MEV Redistribution (Burn & Socialization)
Protocol-level strategies to capture extracted MEV and redistribute it to the broader network, rather than letting it accrue solely to searchers and validators.
- MEV Burn: A portion of MEV profits are permanently destroyed (burned), as with Ethereum's inclusion fee burn (EIP-1559), which burns the base fee, a component of MEV.
- MEV Socialization: Captured value is distributed to a common pool, such as the protocol treasury or directly to token holders/stakers.
- Goal: Align MEV extraction with long-term network health and user benefit.
Execution-Level MEV vs. Other MEV Types
A comparison of MEV extraction based on the layer of the blockchain stack where the opportunity originates and is captured.

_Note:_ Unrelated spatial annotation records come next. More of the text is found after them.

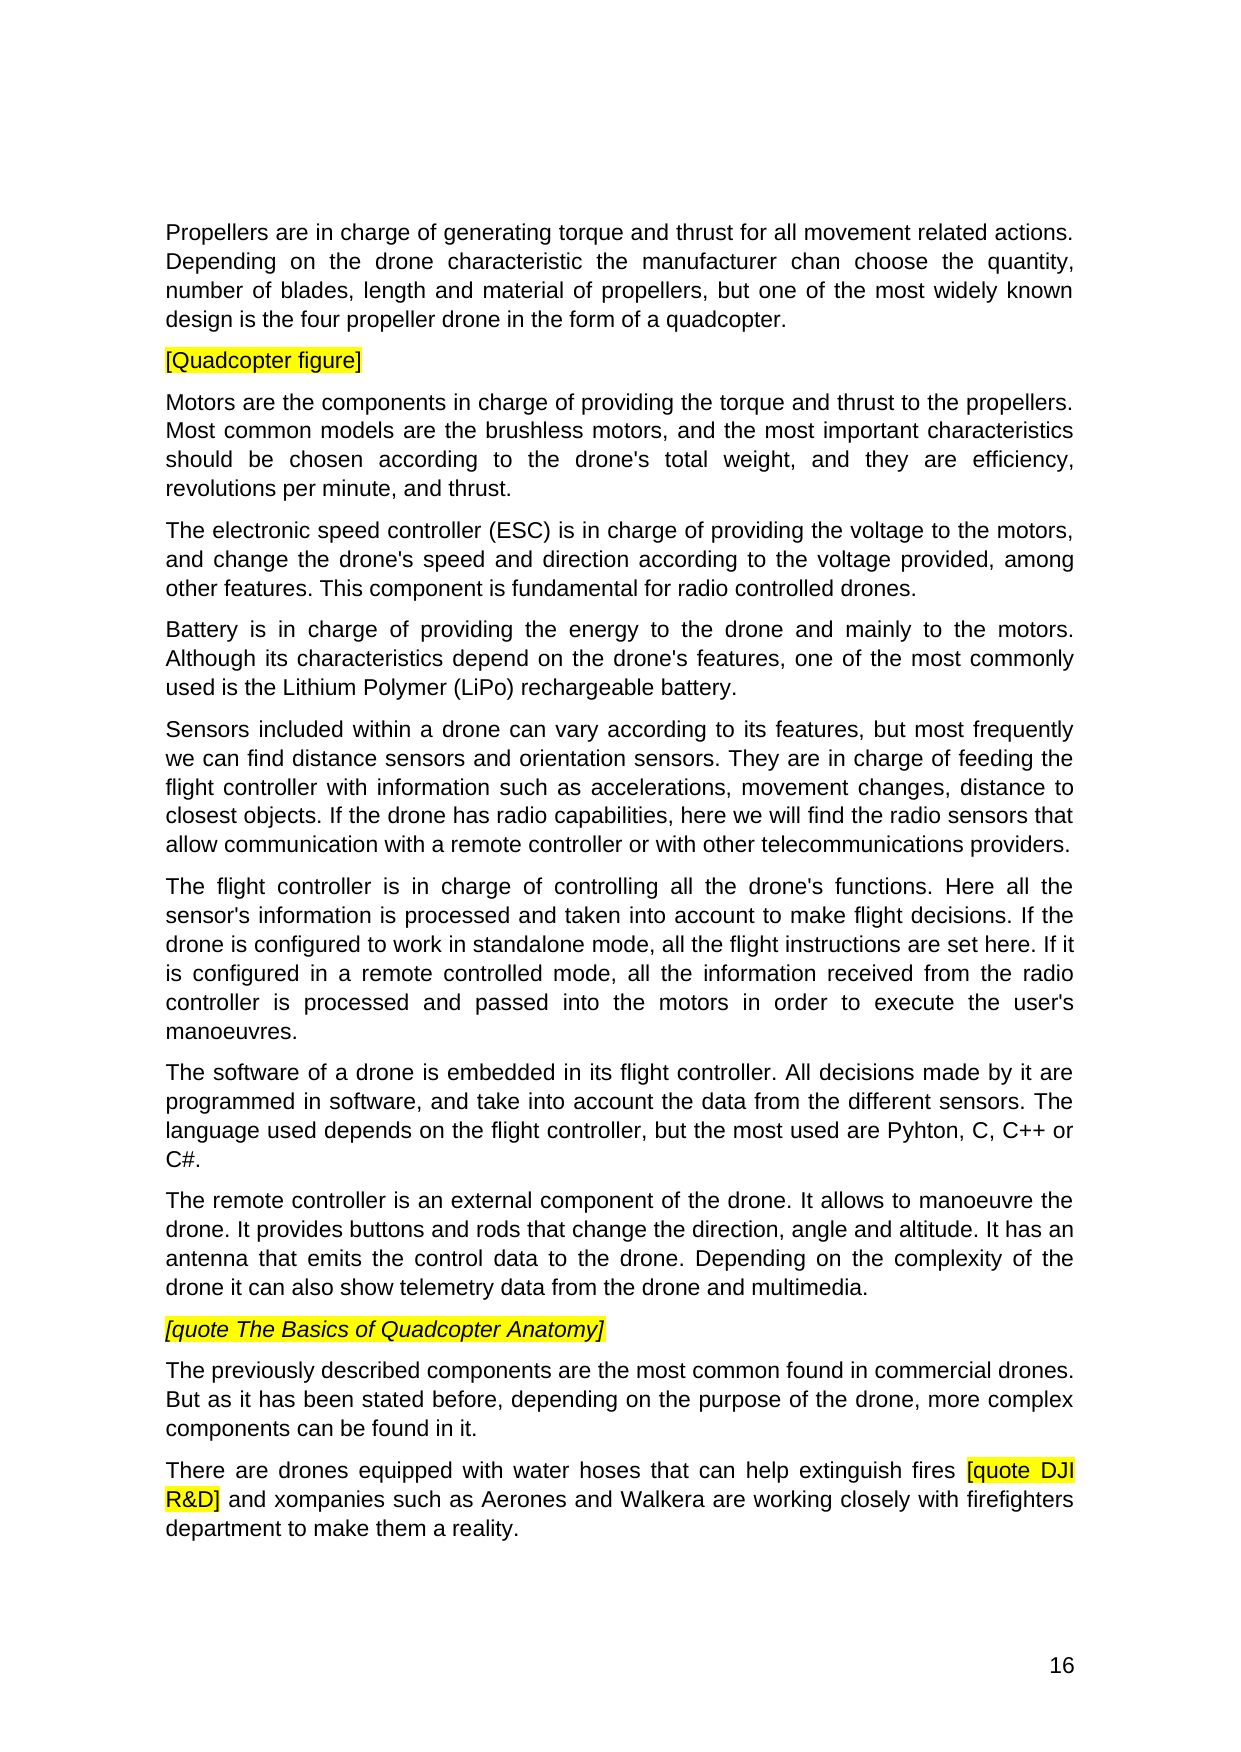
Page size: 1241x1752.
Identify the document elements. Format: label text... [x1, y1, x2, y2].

text [quote The Basics of Quadcopter Anatomy] [165, 1316, 1075, 1342]
text The software of a drone is embedded in its flight controller. All decisions made by it are programmed in software, and take into account the data from the different sensors. The language used depends on the flight controller, but the most used are Pyhton, C, C++ or C#. [165, 1059, 1075, 1172]
text Battery is in charge of providing the energy to the drone and mainly to the motors. Although its characteristics depend on the drone's features, one of the most commonly used is the Lithium Polymer (LiPo) rechargeable battery. [165, 616, 1075, 700]
text [Quadcopter figure] [165, 347, 1075, 373]
text Motors are the components in charge of providing the torque and thrust to the propellers. Most common models are the brushless motors, and the most important characteristics should be chosen according to the drone's total weight, and they are efficiency, revolutions per minute, and thrust. [165, 388, 1075, 502]
text The previously described components are the most common found in commercial drones. But as it has been stated before, depending on the purpose of the drone, more complex components can be found in it. [165, 1357, 1075, 1441]
text The remote controller is an external component of the drone. It allows to manoeuvre the drone. It provides buttons and rods that change the direction, angle and altitude. It has an antenna that emits the control data to the drone. Depending on the complexity of the drone it can also show telemetry data from the drone and multimedia. [165, 1187, 1075, 1301]
text There are drones equipped with water hoses that can help extinguish fires [quote DJI R&D] and xompanies such as Aerones and Walkera are working closely with firefighters department to make them a reality. [165, 1457, 1075, 1541]
text The flight controller is in charge of controlling all the drone's functions. Here all the sensor's information is processed and taken into account to make flight decisions. If the drone is configured to work in standalone mode, all the flight instructions are set here. If it is configured in a remote controlled mode, all the information received from the radio controller is processed and passed into the motors in order to execute the user's manoeuvres. [165, 873, 1075, 1044]
text Sensors included within a drone can vary according to its features, but most frequently we can find distance sensors and orientation sensors. They are in charge of feeding the flight controller with information such as accelerations, movement changes, distance to closest objects. If the drone has radio capabilities, here we will find the radio sensors that allow communication with a remote controller or with other telecommunications providers. [165, 716, 1075, 858]
text The electronic speed controller (ESC) is in charge of providing the voltage to the motors, and change the drone's speed and direction according to the voltage provided, among other features. This component is fundamental for radio controlled drones. [165, 517, 1075, 601]
text Propellers are in charge of generating torque and thrust for all movement related actions. Depending on the drone characteristic the manufacturer chan choose the quantity, number of blades, length and material of propellers, but one of the most widely known design is the four propeller drone in the form of a quadcopter. [165, 219, 1075, 332]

| Feature / Dimension | Execution-Level MEV | Consensus-Level MEV | Application-Level MEV |
|---|---|---|---|
Primary Layer of Origin | Block execution / EVM | Block proposal / consensus | Application logic (e.g., DEX, lending) |
Key Actor | Block builder, searcher | Validator / proposer | Searcher, user, protocol |
Extraction Method | Transaction ordering & inclusion within a block | Block timing, empty blocks, consensus manipulation | Arbitrage, liquidations, front-running specific app states |
Example | Sandwich attack on a DEX trade | Timestamp manipulation, proposer boost exploitation | Liquidation cascade in a lending protocol |
Mitigation Focus | Encrypted mempools, commit-reveal schemes | Proposer-Builder Separation (PBS), in-protocol randomness | Circuit breakers, fair ordering within the app |
Protocol-Level Risk | High (centralizes block building) | Very High (threatens consensus security) | Medium (threatens application solvency) |
Visibility | Opaque, occurs inside the built block | Partially transparent on-chain | Transparent, visible in public mempool |
Dominant on Ethereum Post-Merge? |
Frequently Asked Questions (FAQ)
Answers to common technical questions about how Maximal Extractable Value (MEV) is captured during transaction execution on Ethereum and other blockchains.

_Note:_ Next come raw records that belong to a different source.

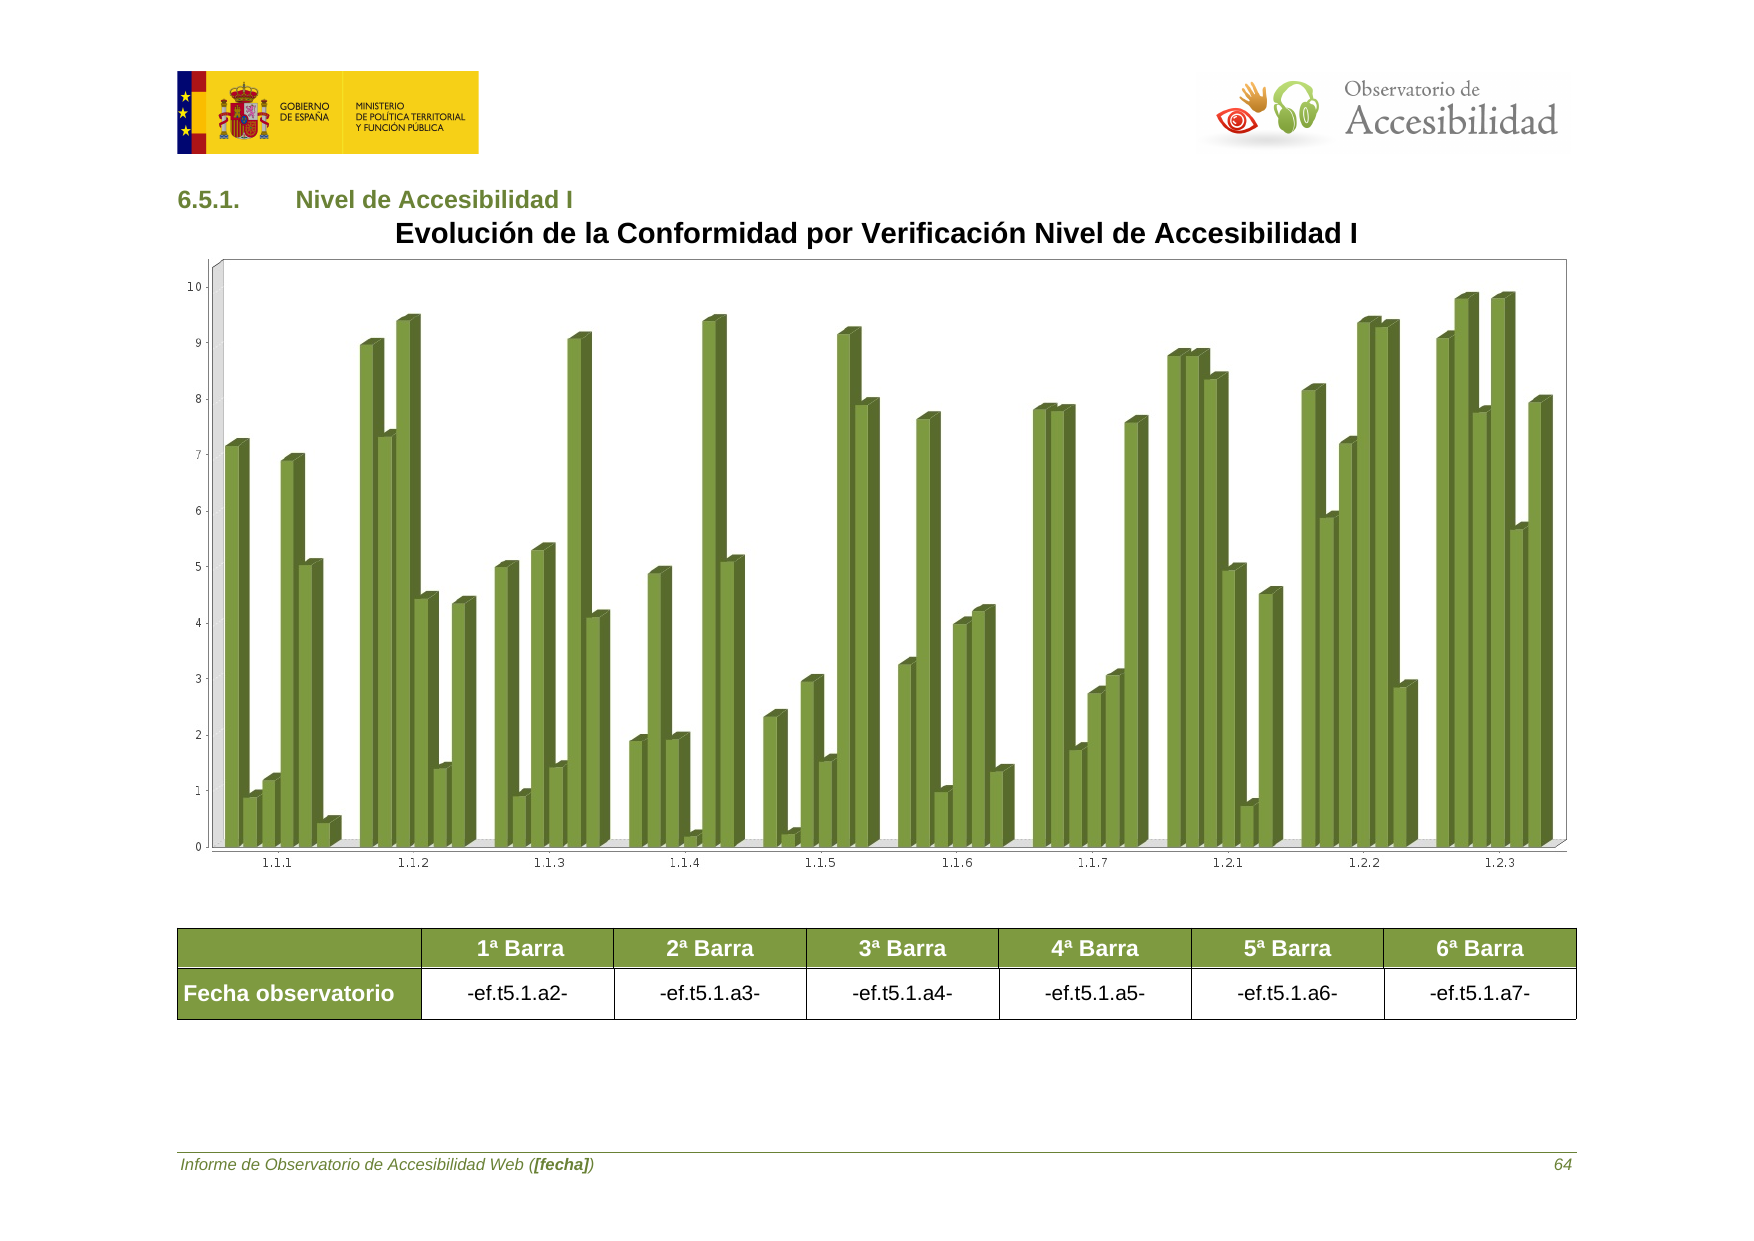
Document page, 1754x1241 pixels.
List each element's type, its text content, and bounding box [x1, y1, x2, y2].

subtitle Nivel de Accesibilidad I [177, 185, 1577, 214]
table_cell Fecha observatorio [178, 969, 421, 1019]
table_header 3ª Barra [807, 929, 998, 967]
table_header 2ª Barra [614, 929, 806, 967]
table_cell -ef.t5.1.a2- [422, 969, 614, 1019]
table_header 1ª Barra [422, 929, 613, 967]
picture [177, 250, 1577, 875]
table_cell -ef.t5.1.a7- [1385, 969, 1576, 1019]
table_cell -ef.t5.1.a6- [1192, 969, 1384, 1019]
picture [177, 71, 479, 154]
table_header 5ª Barra [1192, 929, 1383, 967]
table_cell -ef.t5.1.a3- [615, 969, 806, 1019]
text Evolución de la Conformidad por Verificación Nivel de Accesibilidad I [177, 216, 1577, 250]
table_cell -ef.t5.1.a4- [807, 969, 999, 1019]
table_cell -ef.t5.1.a5- [1000, 969, 1191, 1019]
table_header 6ª Barra [1384, 929, 1576, 967]
table_header 4ª Barra [999, 929, 1191, 967]
table_header [178, 929, 421, 967]
picture [1196, 72, 1572, 154]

Execution-level MEV is the value extracted by block builders and validators by strategically ordering, including, or excluding transactions within a block they produce. It works by leveraging the ability to see the pending transaction pool (mempool) and reordering transactions to create profitable opportunities, such as front-running a large DEX trade or performing an arbitrage between decentralized exchanges. The process involves sophisticated bots that monitor for profitable patterns, submit their own transactions with higher gas fees to ensure inclusion, and manipulate the sequence to capture the value difference. This activity occurs during the block construction phase, before the block is proposed and finalized on-chain.